TASK DETAILS: Show each line of the entries below that contains the string "anne". Matches must have the same case.

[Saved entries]
Segment Open
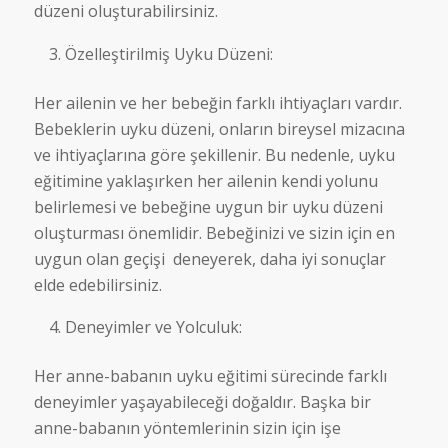
düzeni oluşturabilirsiniz.
Özelleştirilmiş Uyku Düzeni:
Her ailenin ve her bebeğin farklı ihtiyaçları vardır.
Bebeklerin uyku düzeni, onların bireysel mizacına
ve ihtiyaçlarına göre şekillenir. Bu nedenle, uyku
eğitimine yaklaşırken her ailenin kendi yolunu
belirlemesi ve bebeğine uygun bir uyku düzeni
oluşturması önemlidir. Bebeğinizi ve sizin için en
uygun olan geçişi deneyerek, daha iyi sonuçlar
elde edebilirsiniz.
Deneyimler ve Yolculuk:
Her anne-babanın uyku eğitimi sürecinde farklı
deneyimler yaşayabileceği doğaldır. Başka bir
anne-babanın yöntemlerinin sizin için işe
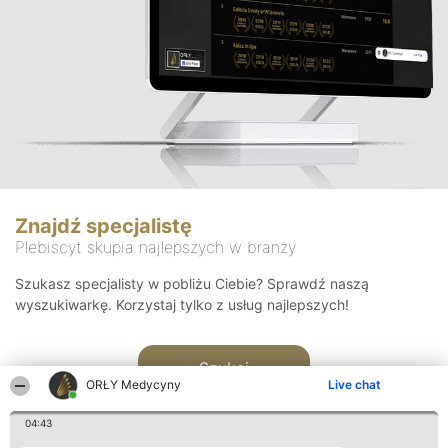
Znajdź specjalistę
Plebiscyt skupia najlepszych w branży
Szukasz specjalisty w pobliżu Ciebie? Sprawdź naszą
wyszukiwarkę. Korzystaj tylko z usług najlepszych!
Szukaj
ORŁY Medycyny
Live chat
04:43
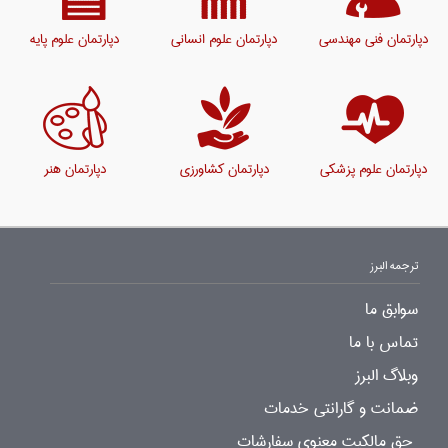
دپارتمان فنی مهندسی
دپارتمان علوم انسانی
دپارتمان علوم پایه
دپارتمان علوم پزشکی
دپارتمان کشاورزی
دپارتمان هنر
ترجمه البرز
سوابق ما
تماس با ما
وبلاگ البرز
ضمانت و گارانتی خدمات
حق مالکیت معنوی سفارشات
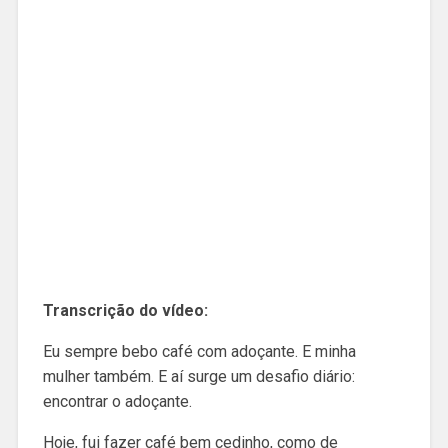
Transcrição do vídeo:
Eu sempre bebo café com adoçante. E minha
mulher também. E aí surge um desafio diário:
encontrar o adoçante.
Hoje, fui fazer café bem cedinho, como de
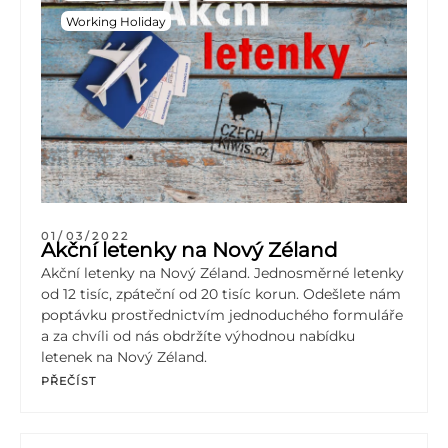
Working Holiday
01/03/2022
Akční letenky na Nový Zéland
Akční letenky na Nový Zéland. Jednosměrné letenky
od 12 tisíc, zpáteční od 20 tisíc korun. Odešlete nám
poptávku prostřednictvím jednoduchého formuláře
a za chvíli od nás obdržíte výhodnou nabídku
letenek na Nový Zéland.
PŘEČÍST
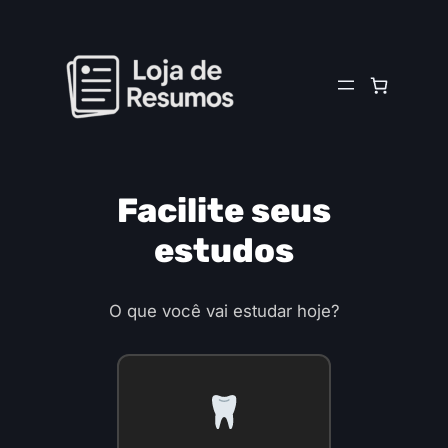
Facilite seus
estudos
O que você vai estudar hoje?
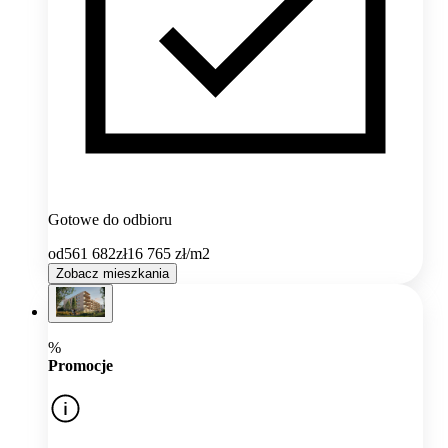
Gotowe do odbioru
od
561 682
zł
16 765
zł/m2
Zobacz mieszkania
%
Promocje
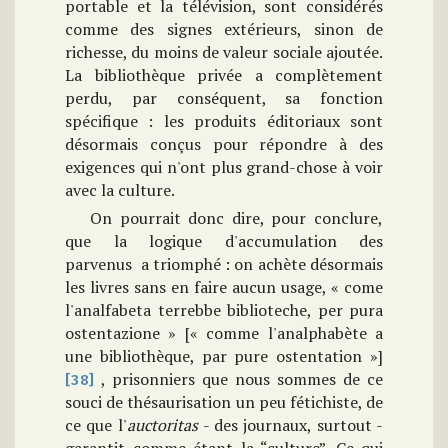
portable et la télévision, sont considérés
comme des signes extérieurs, sinon de
richesse, du moins de valeur sociale ajoutée.
La bibliothèque privée a complètement
perdu, par conséquent, sa fonction
spécifique : les produits éditoriaux sont
désormais conçus pour répondre à des
exigences qui n'ont plus grand-chose à voir
avec la culture.
On pourrait donc dire, pour conclure,
que la logique d'accumulation des
parvenus a triomphé : on achète désormais
les livres sans en faire aucun usage, « come
l'analfabeta terrebbe biblioteche, per pura
ostentazione » [« comme l'analphabète a
une bibliothèque, par pure ostentation »]
, prisonniers que nous sommes de ce
[38]
souci de thésaurisation un peu fétichiste, de
ce que l'
auctoritas
- des journaux, surtout -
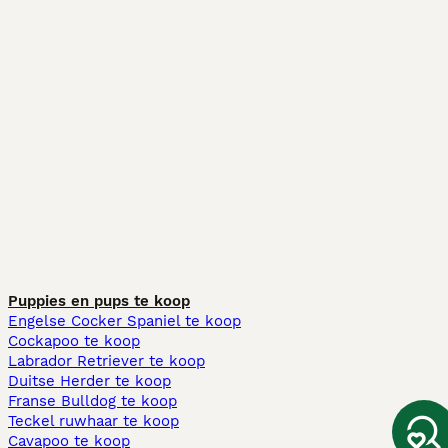
Puppies en pups te koop
Engelse Cocker Spaniel te koop
Cockapoo te koop
Labrador Retriever te koop
Duitse Herder te koop
Franse Bulldog te koop
Teckel ruwhaar te koop
Cavapoo te koop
Segment Closed
EXERCISE RESULT:
Her anne-babanın uyku eğitimi sürecinde farklı
anne-babanın yöntemlerinin sizin için işe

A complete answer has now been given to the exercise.